In the second quarter, eBay's first-party ad business delivered revenue of $341 million, 47% higher than the year-ago period, largely thanks to its promoted listing products. eBay's total revenue of $2.5 billion increased by just 5% compared to the year-ago period. eBay is pivoting its business in other ways, for instance through its focus categories segment. These categories include items many buyers are passionate about (and spend a lot of money on), such as watches, sneakers, trading cards, parts and accessories, etc. 

The e-commerce sector still has plenty of growth ahead, and eBay's top line should continue to move in the right direction -- and at a faster rate -- as it homes in on these (and other) opportunities. Second, eBay benefits from the network effect, like many other e-commerce giants. More sellers on the platform will attract more buyers, and vice versa. Knocking eBay out as one of the leading and most recognizable e-commerce companies will be difficult.
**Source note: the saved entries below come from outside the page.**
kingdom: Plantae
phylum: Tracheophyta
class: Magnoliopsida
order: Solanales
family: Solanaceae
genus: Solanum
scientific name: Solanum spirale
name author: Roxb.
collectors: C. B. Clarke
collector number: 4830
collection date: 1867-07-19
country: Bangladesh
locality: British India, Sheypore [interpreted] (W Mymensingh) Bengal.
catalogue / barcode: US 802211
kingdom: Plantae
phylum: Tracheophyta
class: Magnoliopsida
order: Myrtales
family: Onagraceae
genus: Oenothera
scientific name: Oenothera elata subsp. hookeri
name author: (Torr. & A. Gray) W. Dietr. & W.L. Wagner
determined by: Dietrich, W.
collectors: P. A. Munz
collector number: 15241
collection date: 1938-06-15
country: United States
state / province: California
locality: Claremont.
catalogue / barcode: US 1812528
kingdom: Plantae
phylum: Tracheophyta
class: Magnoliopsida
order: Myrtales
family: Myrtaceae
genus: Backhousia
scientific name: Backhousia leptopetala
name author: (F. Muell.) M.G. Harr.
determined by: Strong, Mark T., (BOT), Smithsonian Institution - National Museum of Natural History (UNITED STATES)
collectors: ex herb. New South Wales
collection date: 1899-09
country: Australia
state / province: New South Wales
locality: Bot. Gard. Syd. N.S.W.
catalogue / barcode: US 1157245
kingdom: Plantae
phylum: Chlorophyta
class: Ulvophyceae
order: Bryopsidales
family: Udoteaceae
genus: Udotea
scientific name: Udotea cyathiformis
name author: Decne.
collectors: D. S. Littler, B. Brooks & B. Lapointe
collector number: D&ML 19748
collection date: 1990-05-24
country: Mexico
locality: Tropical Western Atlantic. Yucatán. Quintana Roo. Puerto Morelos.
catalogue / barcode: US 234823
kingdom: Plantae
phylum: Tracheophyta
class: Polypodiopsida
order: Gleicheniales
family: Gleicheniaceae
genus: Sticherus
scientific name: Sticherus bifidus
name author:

eBay hasn't been paying a dividend for long. It started doing so only in 2019. But in that time, the company has raised its payouts consistently.

EBAY Dividend Chart
EBAY Dividend data by YCharts.

eBay offers a yield of 2.32%. And its cash payout ratio of about 22% suggests plenty more room for dividend hikes. In the next 10 years, I expect eBay to make solid headway with its strategic initiatives, remain an e-commerce leader, and maintain the dividend streak it has had over the past few years.